§ **Your goal**: Reproduce each of the following items verbatim, line for line.

:::

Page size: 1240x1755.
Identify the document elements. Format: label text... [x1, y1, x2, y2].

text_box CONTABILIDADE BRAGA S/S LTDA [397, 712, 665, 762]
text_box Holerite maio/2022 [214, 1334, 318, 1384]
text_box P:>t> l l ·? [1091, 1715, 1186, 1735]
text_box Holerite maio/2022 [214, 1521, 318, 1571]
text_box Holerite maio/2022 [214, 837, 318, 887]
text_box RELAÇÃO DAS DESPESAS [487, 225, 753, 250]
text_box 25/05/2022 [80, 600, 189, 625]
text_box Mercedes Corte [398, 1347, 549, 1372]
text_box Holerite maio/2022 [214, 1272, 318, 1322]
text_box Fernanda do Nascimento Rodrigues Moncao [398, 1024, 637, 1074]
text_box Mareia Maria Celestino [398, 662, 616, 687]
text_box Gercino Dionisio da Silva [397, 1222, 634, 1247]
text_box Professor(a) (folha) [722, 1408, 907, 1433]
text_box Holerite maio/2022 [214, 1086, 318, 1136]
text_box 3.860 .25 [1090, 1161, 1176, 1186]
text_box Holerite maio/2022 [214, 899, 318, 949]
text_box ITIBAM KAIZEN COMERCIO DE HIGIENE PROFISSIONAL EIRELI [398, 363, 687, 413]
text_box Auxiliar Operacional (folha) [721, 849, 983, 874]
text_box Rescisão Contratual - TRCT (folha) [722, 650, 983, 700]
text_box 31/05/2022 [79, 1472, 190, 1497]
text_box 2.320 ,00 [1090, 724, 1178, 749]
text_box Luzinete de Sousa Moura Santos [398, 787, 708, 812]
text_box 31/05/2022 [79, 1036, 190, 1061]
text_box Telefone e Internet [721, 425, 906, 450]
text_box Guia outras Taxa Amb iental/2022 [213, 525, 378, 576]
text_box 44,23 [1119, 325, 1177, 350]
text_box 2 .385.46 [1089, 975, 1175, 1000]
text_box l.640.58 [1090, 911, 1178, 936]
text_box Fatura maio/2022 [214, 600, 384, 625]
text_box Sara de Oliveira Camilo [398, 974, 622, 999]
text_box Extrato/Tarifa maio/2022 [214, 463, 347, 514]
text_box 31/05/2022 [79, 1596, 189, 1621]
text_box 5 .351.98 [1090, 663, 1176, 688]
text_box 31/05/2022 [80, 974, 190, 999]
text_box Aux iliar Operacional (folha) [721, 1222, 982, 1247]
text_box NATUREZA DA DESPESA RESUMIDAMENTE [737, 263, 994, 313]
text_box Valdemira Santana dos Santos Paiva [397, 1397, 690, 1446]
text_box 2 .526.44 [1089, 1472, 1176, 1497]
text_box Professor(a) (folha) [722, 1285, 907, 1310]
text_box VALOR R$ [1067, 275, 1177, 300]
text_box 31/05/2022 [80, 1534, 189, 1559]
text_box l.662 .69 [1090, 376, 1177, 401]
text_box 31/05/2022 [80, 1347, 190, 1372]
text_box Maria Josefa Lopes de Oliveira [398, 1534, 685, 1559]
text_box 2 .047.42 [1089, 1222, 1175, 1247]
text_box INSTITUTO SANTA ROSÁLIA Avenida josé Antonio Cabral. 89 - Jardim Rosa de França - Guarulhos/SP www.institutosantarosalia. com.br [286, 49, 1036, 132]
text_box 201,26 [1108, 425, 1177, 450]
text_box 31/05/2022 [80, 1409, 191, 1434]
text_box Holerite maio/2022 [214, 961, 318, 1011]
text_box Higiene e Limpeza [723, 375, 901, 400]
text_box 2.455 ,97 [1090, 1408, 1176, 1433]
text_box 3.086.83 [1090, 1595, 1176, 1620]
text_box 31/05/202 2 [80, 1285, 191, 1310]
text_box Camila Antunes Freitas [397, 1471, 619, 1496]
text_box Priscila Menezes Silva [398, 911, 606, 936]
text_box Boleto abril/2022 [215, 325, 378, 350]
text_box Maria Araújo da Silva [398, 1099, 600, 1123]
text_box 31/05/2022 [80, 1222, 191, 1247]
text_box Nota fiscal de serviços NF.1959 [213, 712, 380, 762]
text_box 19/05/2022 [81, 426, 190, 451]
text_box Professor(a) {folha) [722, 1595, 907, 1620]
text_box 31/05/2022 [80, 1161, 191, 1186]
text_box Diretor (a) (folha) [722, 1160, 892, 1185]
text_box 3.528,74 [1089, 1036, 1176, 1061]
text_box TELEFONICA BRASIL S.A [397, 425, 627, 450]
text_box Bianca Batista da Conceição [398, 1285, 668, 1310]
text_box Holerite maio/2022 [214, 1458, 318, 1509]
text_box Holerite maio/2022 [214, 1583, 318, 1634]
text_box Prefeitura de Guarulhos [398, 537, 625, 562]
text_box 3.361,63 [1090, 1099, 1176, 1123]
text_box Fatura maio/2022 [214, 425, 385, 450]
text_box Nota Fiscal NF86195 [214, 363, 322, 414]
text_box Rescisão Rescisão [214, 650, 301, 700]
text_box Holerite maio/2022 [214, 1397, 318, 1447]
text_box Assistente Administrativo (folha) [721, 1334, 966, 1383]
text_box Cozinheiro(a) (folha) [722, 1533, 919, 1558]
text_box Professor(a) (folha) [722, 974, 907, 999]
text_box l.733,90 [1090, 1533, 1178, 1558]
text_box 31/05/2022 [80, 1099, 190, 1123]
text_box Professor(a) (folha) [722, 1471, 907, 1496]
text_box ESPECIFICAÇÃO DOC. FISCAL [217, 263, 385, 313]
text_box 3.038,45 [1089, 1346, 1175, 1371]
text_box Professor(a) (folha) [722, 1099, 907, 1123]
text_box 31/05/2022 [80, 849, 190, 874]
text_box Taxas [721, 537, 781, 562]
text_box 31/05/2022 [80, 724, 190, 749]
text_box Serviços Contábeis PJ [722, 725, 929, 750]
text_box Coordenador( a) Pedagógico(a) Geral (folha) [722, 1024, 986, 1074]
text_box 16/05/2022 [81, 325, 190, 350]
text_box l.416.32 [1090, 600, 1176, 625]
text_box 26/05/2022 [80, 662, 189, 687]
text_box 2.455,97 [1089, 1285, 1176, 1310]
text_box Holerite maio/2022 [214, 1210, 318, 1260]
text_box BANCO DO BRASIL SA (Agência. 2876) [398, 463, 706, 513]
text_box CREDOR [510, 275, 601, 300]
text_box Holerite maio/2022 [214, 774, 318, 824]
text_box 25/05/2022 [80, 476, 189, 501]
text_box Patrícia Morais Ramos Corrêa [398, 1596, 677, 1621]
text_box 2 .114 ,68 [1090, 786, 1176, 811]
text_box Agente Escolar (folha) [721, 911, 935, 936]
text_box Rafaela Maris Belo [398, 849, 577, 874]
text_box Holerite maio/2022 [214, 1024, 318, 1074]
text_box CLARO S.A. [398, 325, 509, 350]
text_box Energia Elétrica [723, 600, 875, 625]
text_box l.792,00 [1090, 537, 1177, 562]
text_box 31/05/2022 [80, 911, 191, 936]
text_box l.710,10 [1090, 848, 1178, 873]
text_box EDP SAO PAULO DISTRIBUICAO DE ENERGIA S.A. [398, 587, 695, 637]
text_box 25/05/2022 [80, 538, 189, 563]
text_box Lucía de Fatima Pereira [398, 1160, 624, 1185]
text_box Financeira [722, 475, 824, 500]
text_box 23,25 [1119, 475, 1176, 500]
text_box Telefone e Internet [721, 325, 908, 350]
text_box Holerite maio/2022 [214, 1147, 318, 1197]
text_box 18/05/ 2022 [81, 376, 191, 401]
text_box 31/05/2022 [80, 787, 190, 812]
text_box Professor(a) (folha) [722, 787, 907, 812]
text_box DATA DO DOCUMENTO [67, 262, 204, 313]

:::

§ **Reply to the exercise**:
Page size: 1240x1755.
Identify the document elements. Format: label text... [x1, y1, x2, y2].

text_box CONTABILIDADE BRAGA S/S LTDA [397, 712, 665, 762]
text_box Holerite maio/2022 [214, 1334, 318, 1384]
text_box P:>t> l l ·? [1091, 1715, 1186, 1735]
text_box Holerite maio/2022 [214, 1521, 318, 1571]
text_box Holerite maio/2022 [214, 837, 318, 887]
text_box RELAÇÃO DAS DESPESAS [487, 225, 753, 250]
text_box 25/05/2022 [80, 600, 189, 625]
text_box Mercedes Corte [398, 1347, 549, 1372]
text_box Holerite maio/2022 [214, 1272, 318, 1322]
text_box Fernanda do Nascimento Rodrigues Moncao [398, 1024, 637, 1074]
text_box Mareia Maria Celestino [398, 662, 616, 687]
text_box Gercino Dionisio da Silva [397, 1222, 634, 1247]
text_box Professor(a) (folha) [722, 1408, 907, 1433]
text_box Holerite maio/2022 [214, 1086, 318, 1136]
text_box 3.860 .25 [1090, 1161, 1176, 1186]
text_box Holerite maio/2022 [214, 899, 318, 949]
text_box ITIBAM KAIZEN COMERCIO DE HIGIENE PROFISSIONAL EIRELI [398, 363, 687, 413]
text_box Auxiliar Operacional (folha) [721, 849, 983, 874]
text_box Rescisão Contratual - TRCT (folha) [722, 650, 983, 700]
text_box 31/05/2022 [79, 1472, 190, 1497]
text_box 2.320 ,00 [1090, 724, 1178, 749]
text_box Luzinete de Sousa Moura Santos [398, 787, 708, 812]
text_box 31/05/2022 [79, 1036, 190, 1061]
text_box Telefone e Internet [721, 425, 906, 450]
text_box Guia outras Taxa Amb iental/2022 [213, 525, 378, 576]
text_box 44,23 [1119, 325, 1177, 350]
text_box 2 .385.46 [1089, 975, 1175, 1000]
text_box l.640.58 [1090, 911, 1178, 936]
text_box Fatura maio/2022 [214, 600, 384, 625]
text_box Sara de Oliveira Camilo [398, 974, 622, 999]
text_box Extrato/Tarifa maio/2022 [214, 463, 347, 514]
text_box 31/05/2022 [79, 1596, 189, 1621]
text_box 5 .351.98 [1090, 663, 1176, 688]
text_box 31/05/2022 [80, 974, 190, 999]
text_box Aux iliar Operacional (folha) [721, 1222, 982, 1247]
text_box NATUREZA DA DESPESA RESUMIDAMENTE [737, 263, 994, 313]
text_box Valdemira Santana dos Santos Paiva [397, 1397, 690, 1446]
text_box 2 .526.44 [1089, 1472, 1176, 1497]
text_box Professor(a) (folha) [722, 1285, 907, 1310]
text_box VALOR R$ [1067, 275, 1177, 300]
text_box 31/05/2022 [80, 1534, 189, 1559]
text_box l.662 .69 [1090, 376, 1177, 401]
text_box 31/05/2022 [80, 1347, 190, 1372]
text_box Maria Josefa Lopes de Oliveira [398, 1534, 685, 1559]
text_box 2 .047.42 [1089, 1222, 1175, 1247]
text_box INSTITUTO SANTA ROSÁLIA Avenida josé Antonio Cabral. 89 - Jardim Rosa de França - Guarulhos/SP www.institutosantarosalia. com.br [286, 49, 1036, 132]
text_box 201,26 [1108, 425, 1177, 450]
text_box 31/05/2022 [80, 1409, 191, 1434]
text_box Holerite maio/2022 [214, 961, 318, 1011]
text_box Higiene e Limpeza [723, 375, 901, 400]
text_box 2.455 ,97 [1090, 1408, 1176, 1433]
text_box 3.086.83 [1090, 1595, 1176, 1620]
text_box 31/05/202 2 [80, 1285, 191, 1310]
text_box Camila Antunes Freitas [397, 1471, 619, 1496]
text_box Priscila Menezes Silva [398, 911, 606, 936]
text_box Boleto abril/2022 [215, 325, 378, 350]
text_box Maria Araújo da Silva [398, 1099, 600, 1123]
text_box 31/05/2022 [80, 1222, 191, 1247]
text_box Nota fiscal de serviços NF.1959 [213, 712, 380, 762]
text_box 19/05/2022 [81, 426, 190, 451]
text_box Professor(a) {folha) [722, 1595, 907, 1620]
text_box 31/05/2022 [80, 1161, 191, 1186]
text_box Diretor (a) (folha) [722, 1160, 892, 1185]
text_box 3.528,74 [1089, 1036, 1176, 1061]
text_box TELEFONICA BRASIL S.A [397, 425, 627, 450]
text_box Bianca Batista da Conceição [398, 1285, 668, 1310]
text_box Holerite maio/2022 [214, 1458, 318, 1509]
text_box Holerite maio/2022 [214, 1583, 318, 1634]
text_box Prefeitura de Guarulhos [398, 537, 625, 562]
text_box 3.361,63 [1090, 1099, 1176, 1123]
text_box Fatura maio/2022 [214, 425, 385, 450]
text_box Nota Fiscal NF86195 [214, 363, 322, 414]
text_box Rescisão Rescisão [214, 650, 301, 700]
text_box Holerite maio/2022 [214, 1397, 318, 1447]
text_box Assistente Administrativo (folha) [721, 1334, 966, 1383]
text_box Cozinheiro(a) (folha) [722, 1533, 919, 1558]
text_box Professor(a) (folha) [722, 974, 907, 999]
text_box l.733,90 [1090, 1533, 1178, 1558]
text_box 31/05/2022 [80, 1099, 190, 1123]
text_box Professor(a) (folha) [722, 1471, 907, 1496]
text_box ESPECIFICAÇÃO DOC. FISCAL [217, 263, 385, 313]
text_box 3.038,45 [1089, 1346, 1175, 1371]
text_box Professor(a) (folha) [722, 1099, 907, 1123]
text_box 31/05/2022 [80, 849, 190, 874]
text_box Taxas [721, 537, 781, 562]
text_box 31/05/2022 [80, 724, 190, 749]
text_box Serviços Contábeis PJ [722, 725, 929, 750]
text_box Coordenador( a) Pedagógico(a) Geral (folha) [722, 1024, 986, 1074]
text_box 16/05/2022 [81, 325, 190, 350]
text_box l.416.32 [1090, 600, 1176, 625]
text_box 26/05/2022 [80, 662, 189, 687]
text_box 2.455,97 [1089, 1285, 1176, 1310]
text_box Holerite maio/2022 [214, 1210, 318, 1260]
text_box BANCO DO BRASIL SA (Agência. 2876) [398, 463, 706, 513]
text_box CREDOR [510, 275, 601, 300]
text_box Holerite maio/2022 [214, 774, 318, 824]
text_box 25/05/2022 [80, 476, 189, 501]
text_box Patrícia Morais Ramos Corrêa [398, 1596, 677, 1621]
text_box 2 .114 ,68 [1090, 786, 1176, 811]
text_box Agente Escolar (folha) [721, 911, 935, 936]
text_box Rafaela Maris Belo [398, 849, 577, 874]
text_box Holerite maio/2022 [214, 1024, 318, 1074]
text_box CLARO S.A. [398, 325, 509, 350]
text_box Energia Elétrica [723, 600, 875, 625]
text_box l.792,00 [1090, 537, 1177, 562]
text_box 31/05/2022 [80, 911, 191, 936]
text_box l.710,10 [1090, 848, 1178, 873]
text_box EDP SAO PAULO DISTRIBUICAO DE ENERGIA S.A. [398, 587, 695, 637]
text_box 25/05/2022 [80, 538, 189, 563]
text_box Lucía de Fatima Pereira [398, 1160, 624, 1185]
text_box Financeira [722, 475, 824, 500]
text_box 23,25 [1119, 475, 1176, 500]
text_box Telefone e Internet [721, 325, 908, 350]
text_box Holerite maio/2022 [214, 1147, 318, 1197]
text_box 18/05/ 2022 [81, 376, 191, 401]
text_box 31/05/2022 [80, 787, 190, 812]
text_box Professor(a) (folha) [722, 787, 907, 812]
text_box DATA DO DOCUMENTO [67, 262, 204, 313]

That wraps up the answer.